Over the years, governments have used various sections of the UAPA to subvert the freedom of speech and association. Once charged under the law, it becomes difficult to avail bail while the trial stretches on for years. However, the conviction rate under the UAPA is abysmally low since often there is hardly any tangible evidence in such cases. In other words, if one is charged under the UAPA, the trial process can become the punishment.
Interestingly, on August 4, the Centre informed Parliament that 1,948 people were arrested under the UAPA in 2019. Of these, only 34 were convicted under the law. According to the data the Union Home Ministry tabled in Parliament in February, only 2.2 per cent of cases registered under the UAPA between the years 2016-2019 ended in convictions by the courts.
The abuse of the law is as rampant as in the case of its earlier incarnation, the Prevention of Terrorism Act (POTA). When the UAPA, initially enacted in 1967, was amended in 2004, it incorporated most provisions of the POTA. It was further amended in 2008, and most recently in 2019. The POTA was repealed because of its widespread use to target political opponents and dissidents by the State. The UAPA in its current form is but an advanced version of the POTA, barring one aspect – the admissibility of a confession before the police as evidence in court.

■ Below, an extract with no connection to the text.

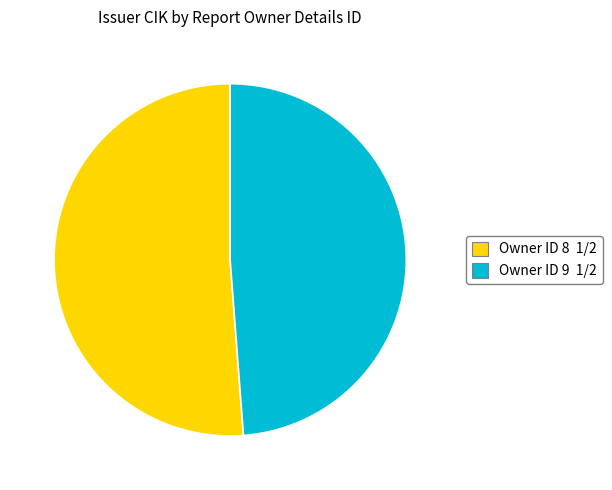

Is there any slice that represents more than half of the pie?

Yes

After its latest amendments, individuals can also be declared terrorists and their properties seized even before their crime is proven in a court of law. Such provisions have enlarged the scope of its misuse, as we have witnessed in several cases. More problematically, the UAPA weakens the fundamental right to free speech and association.
It is heartening to note that judges have started to speak against the law. They should be lauded, but this by itself will not fix our already broken criminal justice system. Instead, we need judgments based on facts and evidence, not emotions, suspicions, and to satisfy the so-called collective conscience and national security.
In this regard, the judgement by the Delhi High Court in the (UAPA) case granting bail to student activists Natasha Narwal, Devangana Kalita and Asif Iqbal Tanha was a step forward. “We are constrained to say, that it appears, that in its anxiety to suppress dissent, and in the morbid fear that matters may get out of hand, the State has blurred the line between the constitutionally guaranteed ‘right to protest’ and ‘terrorist activity’. If such blurring gains traction, democracy would be in peril,” the court had noted in its order while granting bail to Narwal and Kalita.
But later, during the Delhi Police appeal, the Supreme Court observed that the HC’s orders granting bail to three student activists “shall not be treated as a precedent in any other case or relied upon in any court proceeding”, which was two steps backwards. Orders or mere observations like these lead to the UAPA invoked without application of mind or to harass, intimidate and stifle the voice of the voiceless.
Fortunately, last month, the Supreme Court passed a significant judgment (Thwaha Fasal vs Union of India). It restored the bail granted to student activists Thwaha Fasal and Allan Shuaib, facing charges under the UAPA and arrested by the Kerala Police for their alleged Maoist links. In its order, the Supreme Court observed that mere support to a terrorist organisation as a member or otherwise is insufficient to attract an offence under the UAPA.
The order is important since, in most cases, people are charged and made to languish in jails based on mere suspicion or police claims. One hopes that the Supreme Court order is followed in letter and spirit, else there is no other way but to strike down the offending parts of the UAPA, as suggested by Justice Nariman.